The GIRP is a member of two of the working groups - medicines pricing and patient information - in the forum, which was launched in November 2005 by European industry commissioner Guenter Verheugen.
According to GIRP president Rene Jenny, the GIRP hopes that the forum's work will lead to the development of a single market for products authorised by centralised procedure. "Products with European authorisation should be allowed to be distributed Europe-wide without additional authorisations," he said.
A prerequisite of this would be that decisions on product pricing should be clearly separated from those on reimbursement; reimbursement questions would still be negotiated with national governments.
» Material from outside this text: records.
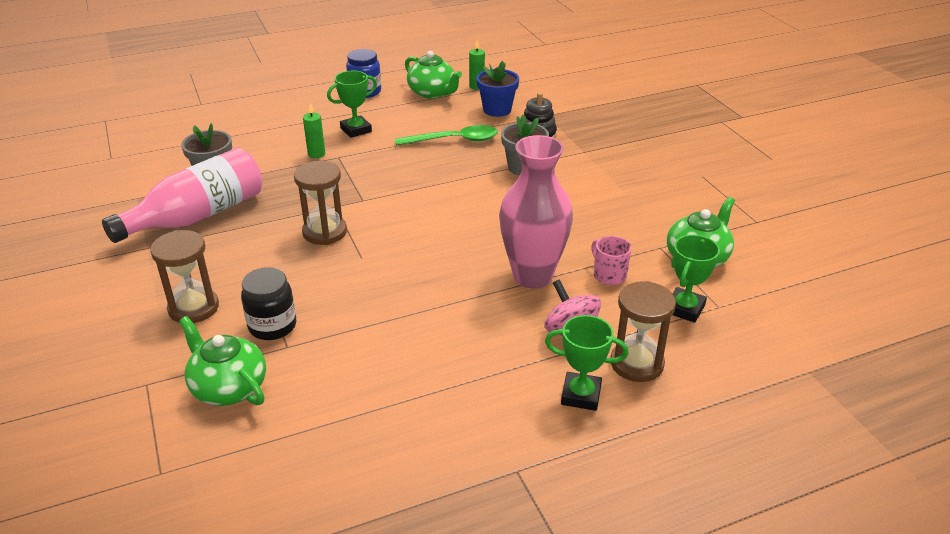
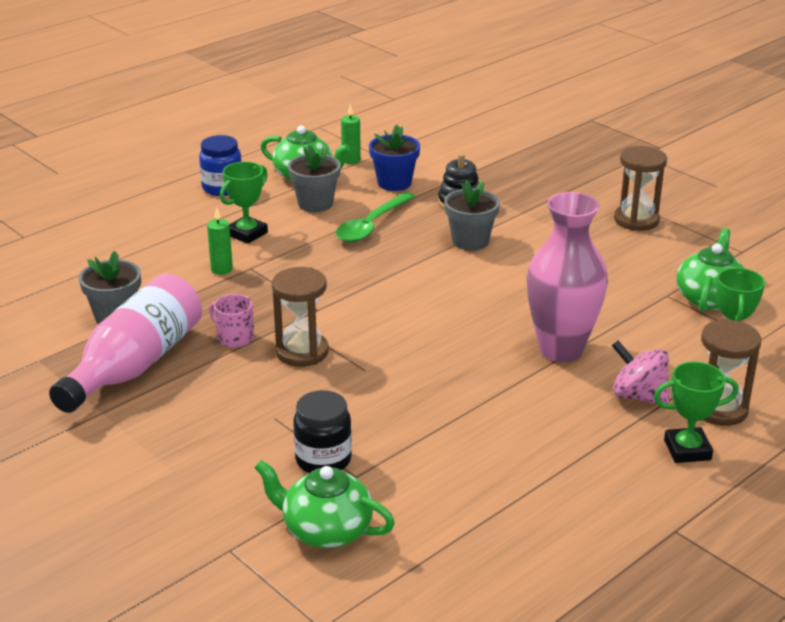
camera: 20 degrees left, 5 degrees down
brown hourglass [150,230,219,323] -> brown hourglass moved to [614,146,667,231]
green spoon [395,125,498,146] -> green spoon turned 150 degrees clockwise [336,192,415,242]
pink mug [591,236,632,285] -> pink mug moved to [209,294,254,348]
none -> grey flower pot [288,144,341,212]

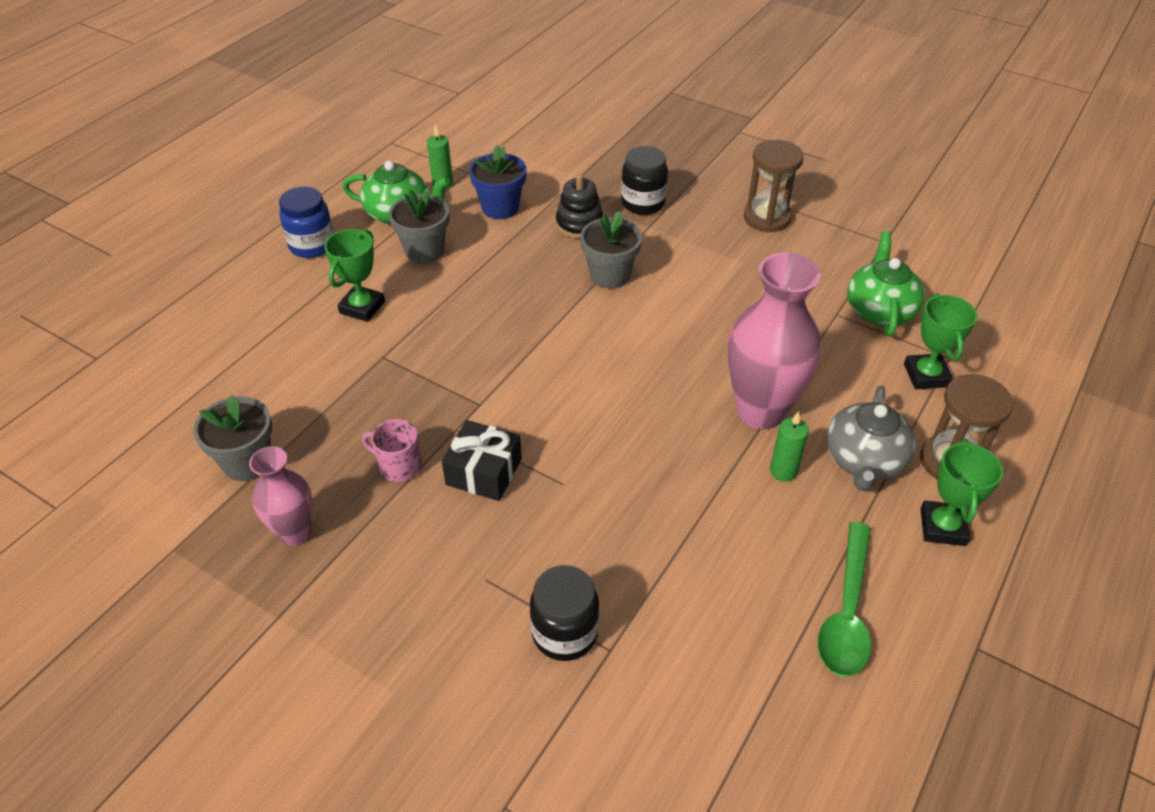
camera: 15 degrees left, 15 degrees up
pink bottle [49,274,202,413] -> pink vase [249,446,313,546]
green candle [207,208,233,275] -> green candle moved to [770,411,809,481]
green teapot [255,460,395,548] -> none
brown hourglass [272,267,329,367] -> black gift [442,420,522,501]
green spoon [336,192,415,242] -> green spoon moved to [818,522,871,677]
pink spinning top [611,340,669,404] -> grey teapot [826,386,916,491]
green trophy [654,362,739,463] -> green trophy turned 60 degrees counterclockwise [920,439,1003,546]
none -> black jar [621,146,668,215]

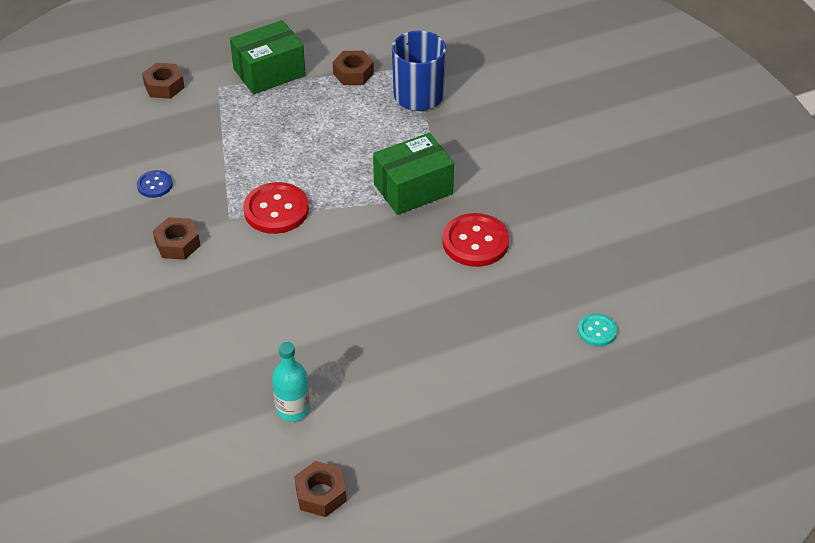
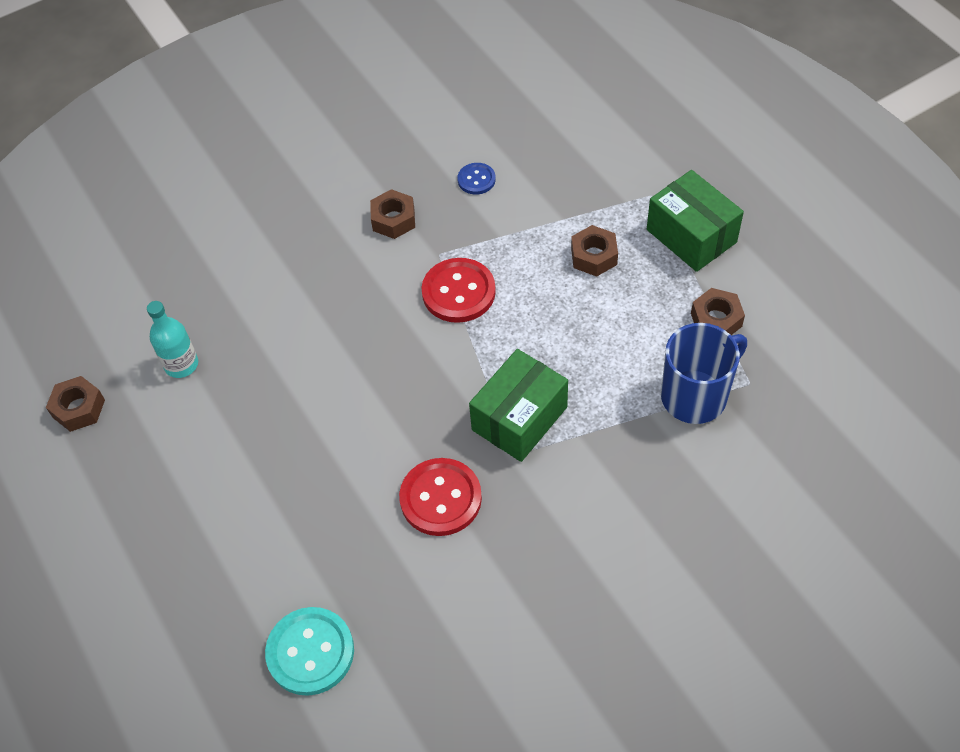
camera: 85 degrees right, 10 degrees up
brown nut [142,63,185,99] -> brown nut moved to [571,225,618,277]
green box [373,133,454,215] -> green box turned 75 degrees clockwise [469,349,568,462]
turquoise button [578,314,617,346] -> turquoise button [265,607,354,696], size x1.82

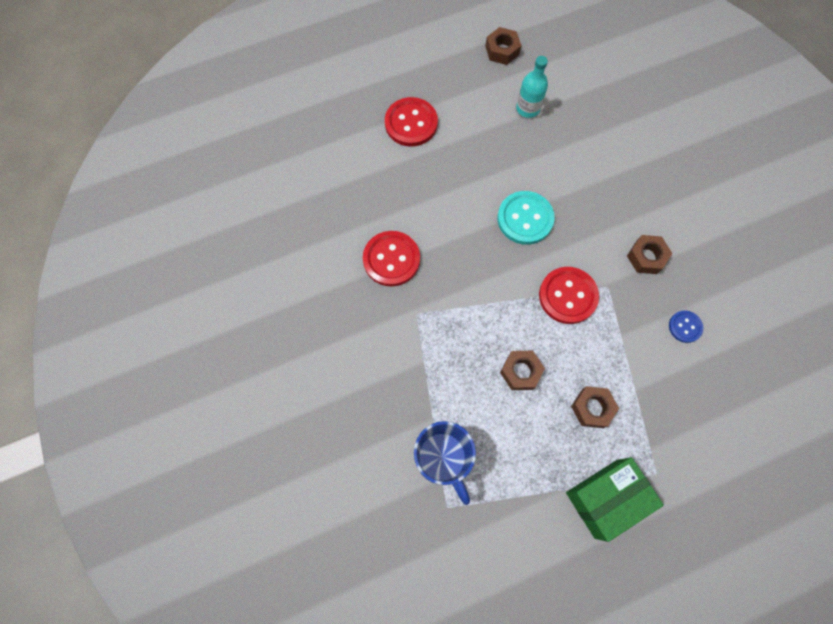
camera: 95 degrees right, 15 degrees up
turquoise button [265,607,354,696] -> turquoise button moved to [497,191,555,245]
green box [469,349,568,462] -> none
brown nut [691,288,745,335] -> brown nut moved to [500,351,545,390]
none -> red button [385,97,438,147]

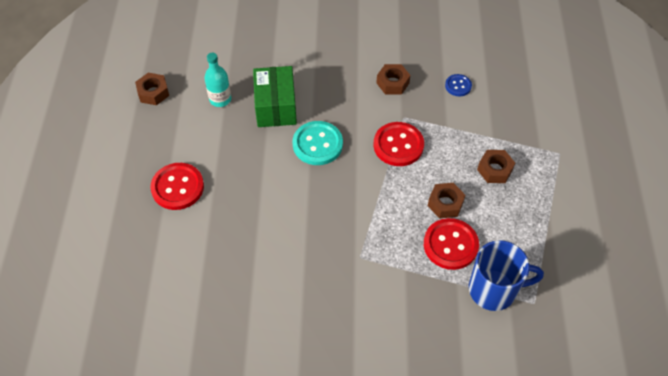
camera: 65 degrees left, 15 degrees down
red button [363,231,420,286] -> red button moved to [424,218,479,270]
green box [566,457,664,542] -> green box moved to [253,66,297,127]

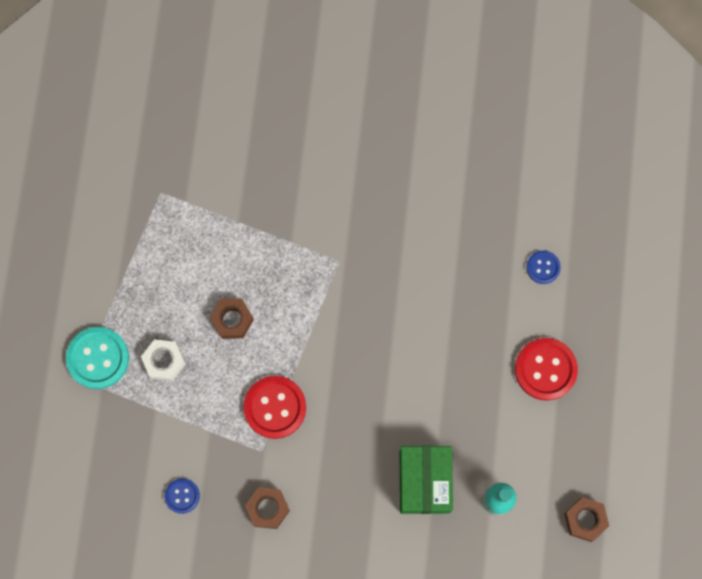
camera: 175 degrees left, 20 degrees up
turquoise button [293,121,343,165] -> turquoise button moved to [66,327,129,389]
red button [424,218,479,270] -> none
blue mug [469,240,544,311] -> none
brown nut [477,150,515,183] -> white nut [141,339,186,381]
none -> blue button [526,250,561,284]

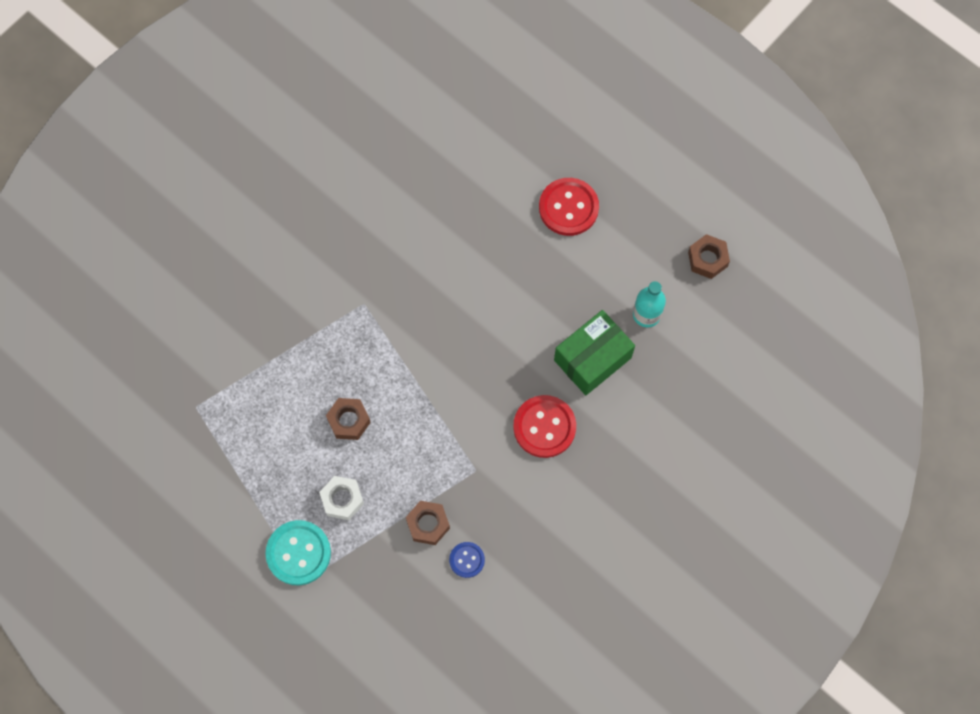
camera: 55 degrees left, 5 degrees down
red button [243,376,306,439] -> red button moved to [513,395,576,458]
brown nut [245,487,290,529] -> brown nut moved to [406,501,450,545]
green box [399,446,453,514] -> green box turned 75 degrees counterclockwise [554,310,635,395]
blue button [526,250,561,284] -> none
The next step would be to allow products approved by centralised procedure to be traded throughout Europe immediately after their marketing authorisation, continued GIRP secretary-general Monika Derecque-Pois.
The GIRP also proposes the creation of Europe-wide packaging, or at least multi-country packages. "The advantage will be immediate market access of all European citizens to the most innovative medicines," Jenny said.
Swiss group Novartis's head of global policy, Fritz Brett, was in favour of such a system, which he considered preferable to a possible future single European price. "A single [European] high price followed by a rebate paid back to the State would be an additional tax on turnover or even on patients...I don't see any politician using that," he said.
"It is a much better concept to go to the European/multi-country package."